Many retailers, like Best Buy and Walmart, started their Black Friday sales in late October, offering multiple sets of deal days where certain products were discounted or offered as online doorbusters for a limited time. This gives shoppers an entire month or more to look for deals but also poses challenges for retailers looking to keep up with their competition. There’s no longer one weekend to monitor but rather a full month where competitors will be offering a revolving series of deals. 

Evolving shopper preferences caused by the new normal also create challenges. The status quo of Black Friday’s past is out, and the data gathered from prior years is no longer useful. While business and evening attire or travel products like luggage may have been popular items in the past, they’re no longer needed by many consumers who now seek athleisure and new kitchen gadgets as they spend more time at home. Deals that may have drawn shoppers into a store in the past might no longer be as alluring. To compensate, retailers need to leverage more recent online data and insights that better reflect new customer preferences. This data needs to be collected in real-time to give brands the most advantages to offer customers the right deal at the right time and maximize sales. 

The key to holiday sales success – online data sources 

The shift to an online and month-long Black Friday presents an opportunity for retailers, especially smaller brands that entered the e-commerce world for the first time this year. On past Black Fridays, they were limited to a customer base in the area of their stores, but they now have access to a much larger market and can really maximize the holiday sale season. It’s still a challenge to compete with larger competitors that have vast shipping networks and name recognition — not to mention that discounting products for an entire month is just not feasible for many smaller shops — but the obstacles are not insurmountable. 

This is where resources like online data collection come into play. They even the playing field for retailers large and small by allowing them to see how competitors are pricing similar items and how long sales are lasting.
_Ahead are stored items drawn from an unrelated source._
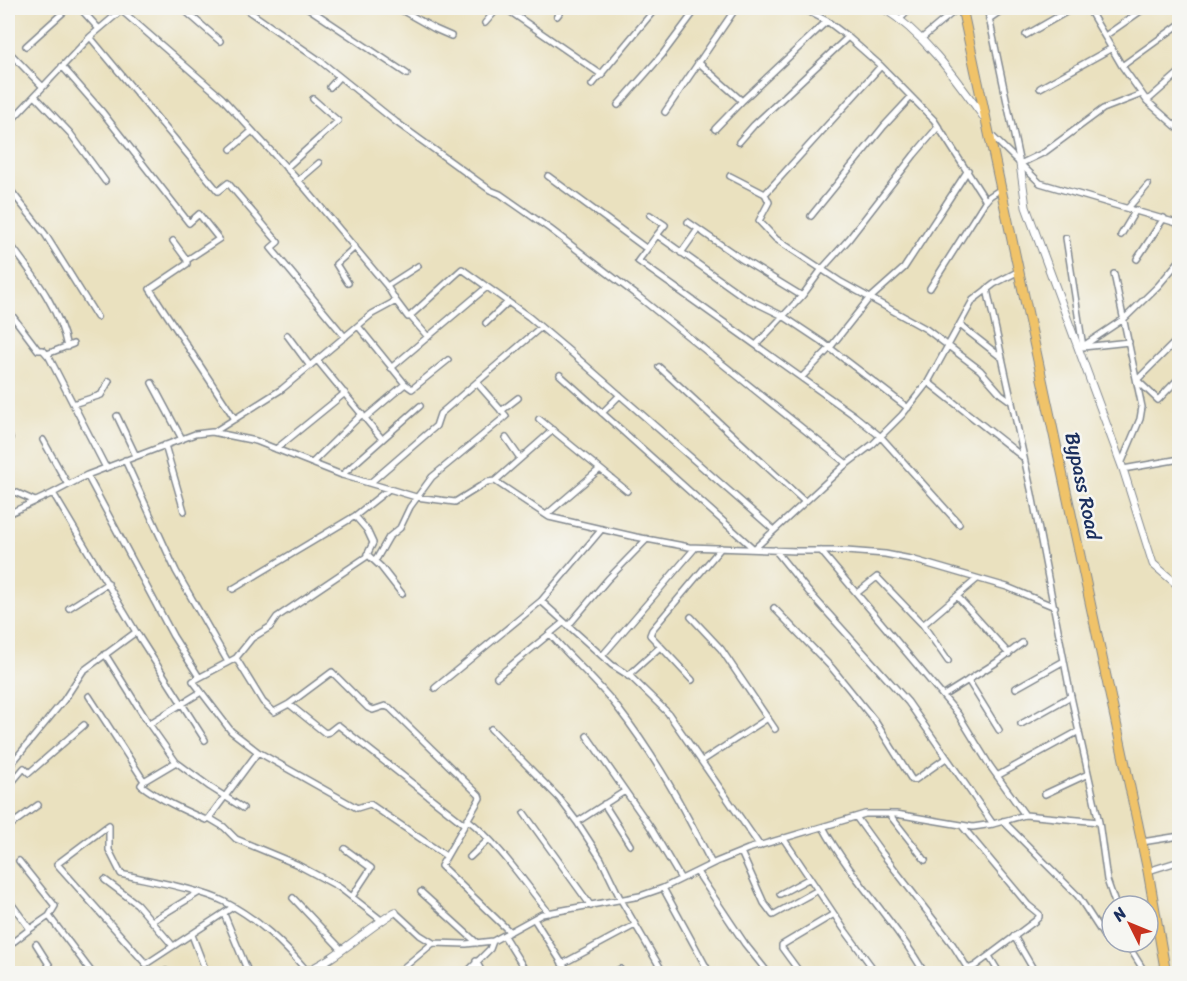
<svg xmlns="http://www.w3.org/2000/svg" width="1187" height="981" font-family="Sriracha,sans-serif">
<style>
.lines{fill:none;stroke-linecap:round;stroke-linejoin:round}
.minor-casing{stroke:#82888e;stroke-width:8}
.tertiary-casing{stroke:#82888e;stroke-width:9}
.primary-casing{stroke:#82888e;stroke-width:11}
.minor{stroke:#fff;stroke-width:5}
.tertiary{stroke:#fff;stroke-width:7}
.primary{stroke:#f0c369;stroke-width:9}
.labels{text-anchor:middle;dominant-baseline:central;stroke-width:5;stroke-linejoin:round;paint-order:stroke}
.street-label{font-size:20px;fill:#1b2f5e;stroke:#f6f6f2}
</style>
<rect width="100%" height="100%" fill="#f6f6f2"/>
<filter id="ink" filterUnits="userSpaceOnUse"><feTurbulence type="fractalNoise" baseFrequency=".0167" numOctaves="2"/><feDisplacementMap in="SourceGraphic" scale="12" xChannelSelector="R" yChannelSelector="G"/><feConvolveMatrix kernelMatrix="1 2 1 2 8 2 1 2 1" color-interpolation-filters="sRGB"/></filter>
<filter id="wash" filterUnits="userSpaceOnUse"><feTurbulence type="fractalNoise" baseFrequency=".008" numOctaves="4" result="noise"/><feDisplacementMap in="SourceGraphic" scale="24" xChannelSelector="R" yChannelSelector="G"/><feGaussianBlur stdDeviation="1.35" result="paint"/><feColorMatrix in="noise" values="0 0 0 0 0 0 0 0 0 0 0 0 0 0 0 0 0 1.4 0 .05"/><feComposite in="paint" operator="in"/></filter>
<g filter="url(#wash)">
<rect width="100%" height="100%" fill="#eae1bf"/>
</g>
<g filter="url(#ink)">
<g class="lines">
<defs>
<path id="minor" d="M80 8 99 29
M182 8 220 41
M244 8 319 60 396 122 490 190 500 194 550 229 639 297 847 464
M308 8 407 74
M398 8 435 29 451 36
M505 8 602 75
M802 8 827 21 848 37 881 66 934 120 986 201
M987 8 1020 164 1045 152 1103 109 1142 94
M1088 8 1122 66 1147 101 1180 130
M121 10 222 98 304 187 387 286 396 301
M8 13 14 8
M557 16 563 8
M989 19 1005 8
M899 20 911 8
M485 23 498 8
M1026 35 1073 8
M1105 36 1145 8
M90 37 218 191 228 183 278 242 271 248 345 337
M921 39 958 8
M26 46 68 8
M8 51 43 87
M698 62 742 101 827 21
M62 66 103 113 189 223 199 214 219 239 187 260 173 241
M1122 66 1180 24
M592 85 656 8
M330 87 339 77
M1040 88 1112 48
M35 96 70 133 105 181
M1147 101 1180 72
M618 105 662 55 697 8
M665 112 736 8
M8 124 90 37 124 8
M715 129 742 101
M991 135 1040 183 1180 224
M739 142 754 125 848 37
M231 149 252 131
M286 168 338 121 313 99
M548 176 647 249 638 261 855 416 881 437 959 524
M730 176 765 194 881 66
M298 181 319 163
M8 187 45 234 97 317
M765 194 769 202 759 221 776 239 841 282 926 329 980 370 1001 394 1012 402
M1128 208 1148 185
M650 215 665 225 657 235
M811 216 884 126 911 97
M688 222 740 258 802 296
M1121 235 1136 210
M1066 238 1083 347 1129 342
M8 241C32 274 59 306 67 347
M647 249 657 235 744 297 783 316 822 342 908 408
M681 253 696 232
M1137 259 1164 218
M187 260V264L150 289 235 419
M1114 274 1142 407 1140 419 1121 464
M348 283 336 264 355 247
M387 286 418 266
M930 288 984 203 990 196 1001 189
M987 289 1032 494 1070 692 1099 822 1107 880 1116 906
M8 310 38 350H43L49 357 106 468
M410 316 428 337
M486 323 508 302
M960 325 1002 358
M358 326 405 384 412 389 448 360
M287 335 310 366
M1180 337 1137 380 1158 400 1180 377
M756 345 802 296 822 269 849 239 914 155 938 127
M1083 346 1125 318 1158 286 1180 260
M47 354 73 344
M317 360 382 439
M659 367 805 502
M391 368 487 287
M560 375 754 549 844 466 873 444 902 415 928 382 973 300 994 284 1019 271
M802 377 829 349 867 301 904 268 968 170
M928 382 1024 458
M152 383 182 439
M73 404 101 395 109 381
M501 411 518 398
M602 413 620 395
M117 416 136 456
M365 418 405 384
M539 419 627 491
M214 432 282 389 372 314 396 301 408 317 410 316 462 269 529 317 574 355 774 530
M506 438 520 458
M43 440 68 485
M8 445 10 438
M165 445 184 511
M276 449 345 393
M125 460 176 571 228 662
M312 463 362 414
M1123 469 1180 459
M87 475 173 636 199 677
M342 475 420 406
M495 481 553 430
M370 483 436 426 440 414 541 327
M8 489 35 501
M53 493 136 632 205 740
M8 514 53 493 87 475 195 434 212 432 256 441 342 475 416 497 455 502 487 482 495 481 549 517 636 537 689 547 797 551H846L885 554 911 559 1007 587 1055 607
M546 515 600 469
M775 550 808 591 908 702 993 824
M821 551 958 714 990 766 1025 815
M367 554 381 567 402 594
M377 558 389 537 400 528 410 507 432 477 506 416 477 383
M233 589 355 516 389 489
M857 593 877 577 923 625 948 661
M957 596 1009 654
M541 601 612 665 631 677 668 713 760 846
M69 608 108 583
M774 608 832 668 875 721 912 780H915L946 758
M8 611 11 616
M691 617 721 649 775 729
M923 625 977 579
M568 626 608 579 647 539
M551 635C572 660 597 681 617 707 656 757 683 807 712 864
M105 654 149 724 176 762 210 787 243 808
M602 656 695 548
M236 658 263 702 274 712 289 704 332 672 368 708 373 710 385 706 390 708 479 795 480 798 441 866 510 932
M628 676 660 647
M497 677 564 622
M692 680 650 635 652 630 721 548
M968 680 999 730
M435 688 541 601 602 529
M1016 688 1064 661
M89 696 144 781 141 785C161 800 183 810 206 820L209 818 224 827 236 839 296 864 339 887 381 920
M943 696 997 662 1022 643
M289 704 325 733 329 732 338 725 464 824
M149 724 201 692
M1021 724 1071 696
M491 729 559 798 577 822 601 859 621 900 664 974
M587 736 651 828 681 879
M258 752 357 808 370 804 446 856
M702 761 768 718
M8 768 64 700 83 671 136 632
M997 776 1079 731
M144 781 176 762
M8 787 24 768 29 773 84 725
M1045 794 1088 774
M604 804 630 845
M524 813 591 906
M889 814 925 860
M856 817 882 853 953 945 968 969 975 966 1035 921 1039 917V914L1028 905 962 826
M209 818 258 752 231 731 193 681 236 658 252 638 270 627 277 617 366 557 373 543 367 530 355 516
M467 819C498 843 524 882 549 913
M1003 821 1078 896 1104 936 1118 948 1127 947
M577 822 625 791
M8 827 38 805
M823 827C852 880 895 921 925 974
M783 838 844 929 877 974
M1142 842 1180 836
M345 849 371 868 352 897
M741 852 764 903 773 915 818 890
M470 857 488 840
M19 861 55 906 49 916 30 929
M1148 871 1180 861
M697 872 745 944 769 974
M105 880 137 904 173 946
M663 888 710 974
M421 892 477 943
M780 894 810 878
M293 898 342 950
M8 899 30 929 8 946
M233 907 146 964 57 864 109 825V850L121 874C151 881 199 889 225 902 258 919 283 943 307 971
M395 912 420 935 433 943 466 944 493 941 542 914 640 896 663 888 716 862 748 849 865 814H896L973 827 993 824 1025 815 1099 822
M224 914 249 974
M49 916 93 974
M534 919 569 974
M152 921 198 893
M192 935 207 974
M504 936 527 973
M1014 936 1036 974
M1126 942 1146 974
M36 944 55 974
M989 956 1000 974
M476 961 483 974
M562 964 635 925
M8 969 10 974
M166 971 167 974
M396 974 433 943
M465 974 490 949 493 941
M611 974 620 969
M801 974 782 948V945L834 914"/>
<path id="tertiary" d="M883 8C925 34 956 79 985 119
M1020 164 1026 207 1123 469 1153 564 1180 587
M300 974C336 960 363 931 395 912"/>
<path id="primary" d="M962 8 1148 871 1166 974"/>
</defs>
<use href="#minor" class="minor-casing"/>
<use href="#tertiary" class="tertiary-casing"/>
<use href="#primary" class="primary-casing"/>
<use href="#minor" class="minor"/>
<use href="#tertiary" class="tertiary"/>
<use href="#primary" class="primary"/>
</g>
</g>
<g class="labels">
<g class="street-label">
<text transform="translate(1083 486) rotate(78)">Bypass Road</text>
</g>
</g>
<rect width="1187" height="981" fill="none" stroke="#f6f6f2" stroke-width="30"/>
<g transform="translate(1130 924) rotate(313)"><circle r="28" fill="#f6f6f2" stroke="#9ea6b7" stroke-width="1.5"/>
<path d="M0-4.5L10 22L0 15L-10 22Z" fill="#c8321e"/>
<text y="-9" font-size="16" font-weight="bold" text-anchor="middle" fill="#1b2f5e">N</text>
</g>
</svg>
With many big-box retailers hosting several different deal periods, smaller retailers can use data to time their own discounts to correlate with just those couple of days rather than the whole month. Online data also gives insight into what product categories are trending with shoppers. This will not only let retailers better predict how much stock they’ll need but can also be an indicator of what items might not need as big of a discount to still drive demand. It’s through targeted, data-informed offers like this that retailers can get a leg up in this new Black Friday — and get it fast.
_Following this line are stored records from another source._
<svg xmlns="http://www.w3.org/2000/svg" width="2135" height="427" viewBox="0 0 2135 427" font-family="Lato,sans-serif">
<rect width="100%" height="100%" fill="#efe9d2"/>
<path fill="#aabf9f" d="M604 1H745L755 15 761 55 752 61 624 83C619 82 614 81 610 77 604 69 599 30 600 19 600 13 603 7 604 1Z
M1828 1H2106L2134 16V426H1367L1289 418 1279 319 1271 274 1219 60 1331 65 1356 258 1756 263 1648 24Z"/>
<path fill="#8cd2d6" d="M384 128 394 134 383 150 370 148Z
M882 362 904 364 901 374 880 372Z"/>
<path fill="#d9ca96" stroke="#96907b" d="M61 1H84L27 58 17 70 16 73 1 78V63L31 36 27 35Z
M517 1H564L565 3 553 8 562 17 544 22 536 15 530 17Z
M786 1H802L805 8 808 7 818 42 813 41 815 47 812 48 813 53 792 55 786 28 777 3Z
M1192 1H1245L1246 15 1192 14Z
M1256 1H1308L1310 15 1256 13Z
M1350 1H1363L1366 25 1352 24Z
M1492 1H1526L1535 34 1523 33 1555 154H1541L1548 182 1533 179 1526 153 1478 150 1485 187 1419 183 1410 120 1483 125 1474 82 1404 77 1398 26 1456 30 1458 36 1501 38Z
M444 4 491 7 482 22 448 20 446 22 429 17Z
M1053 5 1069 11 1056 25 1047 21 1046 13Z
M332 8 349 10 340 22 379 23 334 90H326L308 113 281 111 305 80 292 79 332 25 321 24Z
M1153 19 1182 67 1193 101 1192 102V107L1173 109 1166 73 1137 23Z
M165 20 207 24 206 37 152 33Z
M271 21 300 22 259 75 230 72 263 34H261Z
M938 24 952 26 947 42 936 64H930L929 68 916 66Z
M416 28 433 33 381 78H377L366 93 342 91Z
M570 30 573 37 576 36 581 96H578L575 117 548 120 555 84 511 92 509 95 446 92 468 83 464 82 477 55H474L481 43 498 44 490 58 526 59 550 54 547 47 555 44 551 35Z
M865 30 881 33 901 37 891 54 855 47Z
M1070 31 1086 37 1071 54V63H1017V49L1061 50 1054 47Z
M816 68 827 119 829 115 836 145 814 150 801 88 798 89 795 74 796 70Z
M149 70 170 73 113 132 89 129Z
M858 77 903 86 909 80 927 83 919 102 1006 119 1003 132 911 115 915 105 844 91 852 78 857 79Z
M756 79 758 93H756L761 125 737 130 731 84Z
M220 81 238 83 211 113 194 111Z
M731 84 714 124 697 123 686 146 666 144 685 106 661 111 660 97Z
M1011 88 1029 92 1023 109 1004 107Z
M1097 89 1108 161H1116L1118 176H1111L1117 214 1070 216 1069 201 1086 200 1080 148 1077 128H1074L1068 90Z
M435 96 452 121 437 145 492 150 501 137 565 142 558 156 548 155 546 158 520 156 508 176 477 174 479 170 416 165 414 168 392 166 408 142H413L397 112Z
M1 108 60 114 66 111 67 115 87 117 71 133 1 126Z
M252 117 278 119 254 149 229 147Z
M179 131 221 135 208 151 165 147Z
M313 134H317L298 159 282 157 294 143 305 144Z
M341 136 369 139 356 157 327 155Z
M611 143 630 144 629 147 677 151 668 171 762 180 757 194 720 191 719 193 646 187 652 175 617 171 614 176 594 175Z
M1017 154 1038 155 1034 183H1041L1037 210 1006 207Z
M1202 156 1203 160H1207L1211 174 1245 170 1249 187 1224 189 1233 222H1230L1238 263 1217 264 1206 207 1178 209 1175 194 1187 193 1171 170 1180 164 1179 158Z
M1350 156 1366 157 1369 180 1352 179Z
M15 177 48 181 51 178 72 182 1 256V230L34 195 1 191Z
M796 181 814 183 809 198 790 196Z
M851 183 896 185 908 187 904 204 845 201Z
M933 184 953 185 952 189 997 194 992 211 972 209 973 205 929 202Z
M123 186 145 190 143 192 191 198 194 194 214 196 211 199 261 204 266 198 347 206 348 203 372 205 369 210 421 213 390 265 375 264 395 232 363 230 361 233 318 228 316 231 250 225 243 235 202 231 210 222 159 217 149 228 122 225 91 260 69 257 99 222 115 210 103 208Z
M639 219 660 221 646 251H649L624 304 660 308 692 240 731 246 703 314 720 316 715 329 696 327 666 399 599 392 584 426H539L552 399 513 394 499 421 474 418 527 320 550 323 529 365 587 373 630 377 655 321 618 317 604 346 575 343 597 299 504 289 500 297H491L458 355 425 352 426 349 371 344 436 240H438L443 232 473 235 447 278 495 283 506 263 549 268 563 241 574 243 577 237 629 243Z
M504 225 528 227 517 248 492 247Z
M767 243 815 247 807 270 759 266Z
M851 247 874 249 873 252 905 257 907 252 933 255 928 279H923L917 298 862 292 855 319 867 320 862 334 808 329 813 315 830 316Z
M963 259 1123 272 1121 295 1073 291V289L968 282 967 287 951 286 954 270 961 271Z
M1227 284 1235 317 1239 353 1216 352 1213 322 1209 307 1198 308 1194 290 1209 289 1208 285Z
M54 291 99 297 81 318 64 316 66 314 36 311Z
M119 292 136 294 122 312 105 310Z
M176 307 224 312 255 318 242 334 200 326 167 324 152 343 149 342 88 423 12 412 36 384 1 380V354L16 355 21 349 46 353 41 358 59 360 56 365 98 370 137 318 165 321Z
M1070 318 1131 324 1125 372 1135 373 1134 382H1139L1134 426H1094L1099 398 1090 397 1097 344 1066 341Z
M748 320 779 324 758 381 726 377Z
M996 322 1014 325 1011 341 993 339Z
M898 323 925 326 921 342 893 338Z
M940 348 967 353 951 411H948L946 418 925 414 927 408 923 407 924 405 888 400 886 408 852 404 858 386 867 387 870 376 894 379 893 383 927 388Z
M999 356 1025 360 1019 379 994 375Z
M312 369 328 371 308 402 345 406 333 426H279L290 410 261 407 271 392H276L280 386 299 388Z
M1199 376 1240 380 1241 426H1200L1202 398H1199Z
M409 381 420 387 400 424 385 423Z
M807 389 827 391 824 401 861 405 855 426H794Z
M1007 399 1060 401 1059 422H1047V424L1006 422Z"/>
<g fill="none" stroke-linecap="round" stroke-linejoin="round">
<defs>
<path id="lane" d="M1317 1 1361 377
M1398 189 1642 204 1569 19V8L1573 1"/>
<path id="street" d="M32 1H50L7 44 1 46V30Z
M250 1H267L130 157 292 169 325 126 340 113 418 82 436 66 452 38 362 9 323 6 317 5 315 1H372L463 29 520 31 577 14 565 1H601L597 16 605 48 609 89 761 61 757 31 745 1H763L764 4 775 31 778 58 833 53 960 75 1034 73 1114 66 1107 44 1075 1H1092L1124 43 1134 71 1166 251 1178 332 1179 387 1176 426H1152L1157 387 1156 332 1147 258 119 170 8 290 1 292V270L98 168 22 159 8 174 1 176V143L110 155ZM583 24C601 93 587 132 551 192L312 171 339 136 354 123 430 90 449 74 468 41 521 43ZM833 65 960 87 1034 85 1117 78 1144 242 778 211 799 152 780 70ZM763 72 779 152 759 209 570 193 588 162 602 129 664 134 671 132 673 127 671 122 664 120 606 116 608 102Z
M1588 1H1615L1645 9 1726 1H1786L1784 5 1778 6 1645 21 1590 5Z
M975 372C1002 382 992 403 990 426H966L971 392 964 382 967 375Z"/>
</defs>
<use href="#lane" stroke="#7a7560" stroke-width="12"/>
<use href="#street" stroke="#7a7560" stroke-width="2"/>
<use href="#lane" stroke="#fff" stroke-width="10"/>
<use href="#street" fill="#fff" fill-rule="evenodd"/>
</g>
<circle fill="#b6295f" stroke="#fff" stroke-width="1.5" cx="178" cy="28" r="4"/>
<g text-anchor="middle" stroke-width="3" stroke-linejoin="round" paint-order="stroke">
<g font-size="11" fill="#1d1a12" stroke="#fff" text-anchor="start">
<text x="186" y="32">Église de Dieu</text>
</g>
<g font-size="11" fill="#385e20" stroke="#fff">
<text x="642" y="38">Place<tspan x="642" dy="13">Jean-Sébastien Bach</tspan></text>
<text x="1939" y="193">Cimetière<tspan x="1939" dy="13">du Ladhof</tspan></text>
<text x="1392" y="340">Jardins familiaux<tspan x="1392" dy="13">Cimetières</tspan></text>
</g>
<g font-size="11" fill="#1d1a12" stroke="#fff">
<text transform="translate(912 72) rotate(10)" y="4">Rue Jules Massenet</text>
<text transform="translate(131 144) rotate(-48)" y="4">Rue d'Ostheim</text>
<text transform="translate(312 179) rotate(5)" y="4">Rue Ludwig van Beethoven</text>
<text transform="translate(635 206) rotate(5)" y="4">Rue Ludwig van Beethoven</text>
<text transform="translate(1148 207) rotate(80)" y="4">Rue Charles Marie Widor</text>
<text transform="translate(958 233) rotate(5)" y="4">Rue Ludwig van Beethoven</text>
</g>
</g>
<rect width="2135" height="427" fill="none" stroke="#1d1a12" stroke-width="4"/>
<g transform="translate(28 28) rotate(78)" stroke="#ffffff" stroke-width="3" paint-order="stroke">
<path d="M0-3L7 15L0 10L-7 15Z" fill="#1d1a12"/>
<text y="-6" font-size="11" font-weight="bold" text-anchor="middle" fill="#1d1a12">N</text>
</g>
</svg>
The abnormality of the 2020 holiday shopping season gives retailers a real opportunity to shift their strategies, adopt new technology, and set themselves up for success for years to come. Just like the pandemic has accelerated the overall shift to e-commerce, prompting many smaller retailers to go online for the first time, it’s also underscoring the importance of leveraging online data-driven insights so businesses can more effectively target their discounts. This is something that many in the retail industry and beyond are already recognizing the need for, with 49% of IT decision-makers already using online data collection for market research.

These drastic changes in the retail landscape are not likely to revert back to their 2019 norms once the pandemic is brought under control. Customers have been exposed to how much easier it is to do their holiday shopping online, with deals springing up the entire month, and it’s going to be much more difficult to entice them back to long lines and crowded shopping centers in future years. 

Black Friday this year will probably look a lot like it would’ve been in about a decade; we’ve just accelerated the online shift. 2020 will be the year that Black Friday and Cyber Monday stop being shopping ‘days.’ They’ll be turned completely upside down for years to come as retailers embrace a holiday shopping season of deals, strategized and targeted based on insights from online data. 

Or Lenchner is CEO of Luminati Networks.